### TEXT SEGMENT
- - - - -
That Was The Week That Was

A rather difficult week at work kept me from blogging at The Pietist Schoolman. I’ll be back to my usual schedule in a day or two, but in the meantime, here’s some of what I was reading elsewhere:

St. Marys Hospital - Rochester
St. Marys Hospital in Rochester, Minnesota, founded in 1889 by the Doctors Mayo and local Franciscan nuns — Wikimedia

• What little writing time I had went into an Anxious Bench piece on the religious history of the world’s most famous hospital, subject of a PBS documentary debuting Tuesday night.

• I won’t be able to watch it live: I’ll be at Bethel listening to a lecture by a history major-turned-New York Times columnist.

• The Trump administration had already cut back the number of refugees accepted into this country. Next year, that number will drop by another third, to its lowest level in almost forty years.

• Add her profile of Beth Moore to Emma Green’s growing portfolio of terrific work for The Atlantic.

• The Dead Sea Scrolls made one archeologist/curator rethink the reliability of oral traditions.

Meet the Christian philosopher who suggested the existence of a previously unacknowledged kind of person: the morally good atheist.

• To whet your appetite for a new opportunity I’m hoping to announce shortly, check out this Smithsonian Magazine travel story on the former Western Front of World War I.
- - - - -
### DATA EXTRACT
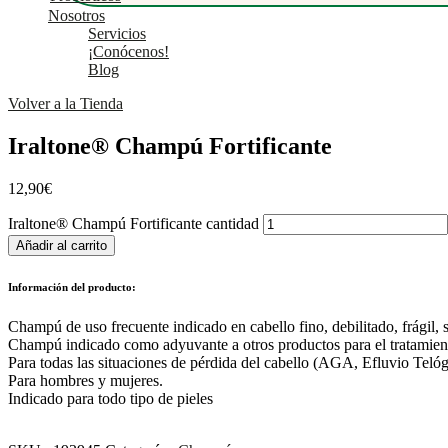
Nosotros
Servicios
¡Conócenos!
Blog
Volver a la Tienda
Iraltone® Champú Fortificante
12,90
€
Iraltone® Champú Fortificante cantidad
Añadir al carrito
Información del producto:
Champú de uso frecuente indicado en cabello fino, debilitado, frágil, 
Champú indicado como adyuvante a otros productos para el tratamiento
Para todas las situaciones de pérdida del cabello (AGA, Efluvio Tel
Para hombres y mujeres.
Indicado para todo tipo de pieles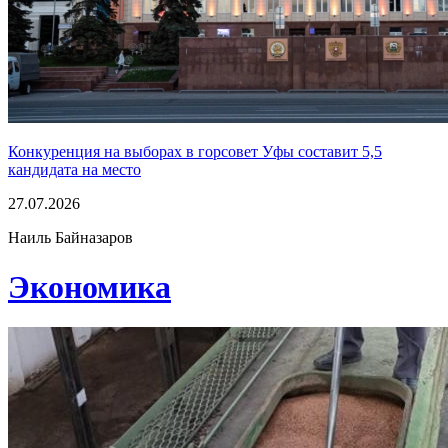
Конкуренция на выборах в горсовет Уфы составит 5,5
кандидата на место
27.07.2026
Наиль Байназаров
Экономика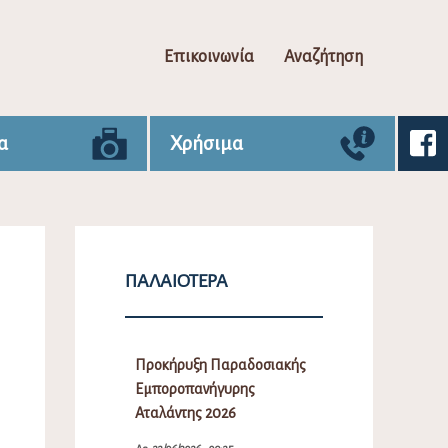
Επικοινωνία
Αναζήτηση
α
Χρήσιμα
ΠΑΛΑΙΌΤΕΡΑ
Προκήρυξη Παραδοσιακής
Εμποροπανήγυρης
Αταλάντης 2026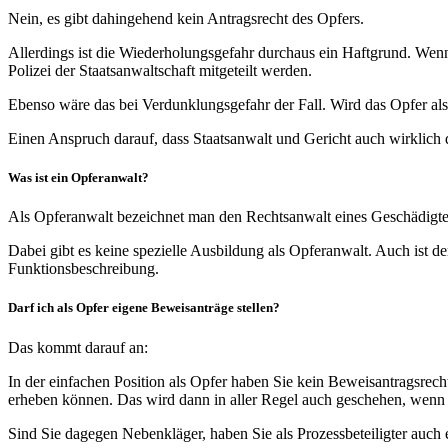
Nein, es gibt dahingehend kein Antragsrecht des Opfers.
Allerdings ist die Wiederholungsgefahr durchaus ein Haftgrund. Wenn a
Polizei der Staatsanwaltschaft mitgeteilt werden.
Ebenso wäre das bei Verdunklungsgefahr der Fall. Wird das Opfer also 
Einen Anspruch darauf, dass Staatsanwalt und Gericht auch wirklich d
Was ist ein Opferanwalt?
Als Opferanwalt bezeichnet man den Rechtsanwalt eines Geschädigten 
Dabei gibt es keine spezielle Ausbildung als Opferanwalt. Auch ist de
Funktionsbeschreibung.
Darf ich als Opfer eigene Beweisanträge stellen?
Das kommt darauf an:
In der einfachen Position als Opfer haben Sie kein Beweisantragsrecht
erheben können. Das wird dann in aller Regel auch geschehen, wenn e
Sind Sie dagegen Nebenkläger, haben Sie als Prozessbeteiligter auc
- - - - -
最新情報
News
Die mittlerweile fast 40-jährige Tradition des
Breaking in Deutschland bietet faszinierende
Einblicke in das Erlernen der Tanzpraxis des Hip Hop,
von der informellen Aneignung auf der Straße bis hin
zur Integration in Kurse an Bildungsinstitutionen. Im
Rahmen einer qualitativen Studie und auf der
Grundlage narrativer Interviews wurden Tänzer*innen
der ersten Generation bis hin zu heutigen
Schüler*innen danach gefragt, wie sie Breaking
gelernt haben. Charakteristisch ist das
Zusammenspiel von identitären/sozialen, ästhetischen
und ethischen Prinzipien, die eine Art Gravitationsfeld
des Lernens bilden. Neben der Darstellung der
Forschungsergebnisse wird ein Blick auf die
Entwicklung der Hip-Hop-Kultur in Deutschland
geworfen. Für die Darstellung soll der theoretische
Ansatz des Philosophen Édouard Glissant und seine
- - - - -
### EXERCISE
Reproduce the blog post about the week's reading in full, word for word.

### TASK RESPONSE
That Was The Week That Was

A rather difficult week at work kept me from blogging at The Pietist Schoolman. I’ll be back to my usual schedule in a day or two, but in the meantime, here’s some of what I was reading elsewhere:

St. Marys Hospital - Rochester
St. Marys Hospital in Rochester, Minnesota, founded in 1889 by the Doctors Mayo and local Franciscan nuns — Wikimedia

• What little writing time I had went into an Anxious Bench piece on the religious history of the world’s most famous hospital, subject of a PBS documentary debuting Tuesday night.

• I won’t be able to watch it live: I’ll be at Bethel listening to a lecture by a history major-turned-New York Times columnist.

• The Trump administration had already cut back the number of refugees accepted into this country. Next year, that number will drop by another third, to its lowest level in almost forty years.

• Add her profile of Beth Moore to Emma Green’s growing portfolio of terrific work for The Atlantic.

• The Dead Sea Scrolls made one archeologist/curator rethink the reliability of oral traditions.

Meet the Christian philosopher who suggested the existence of a previously unacknowledged kind of person: the morally good atheist.

• To whet your appetite for a new opportunity I’m hoping to announce shortly, check out this Smithsonian Magazine travel story on the former Western Front of World War I.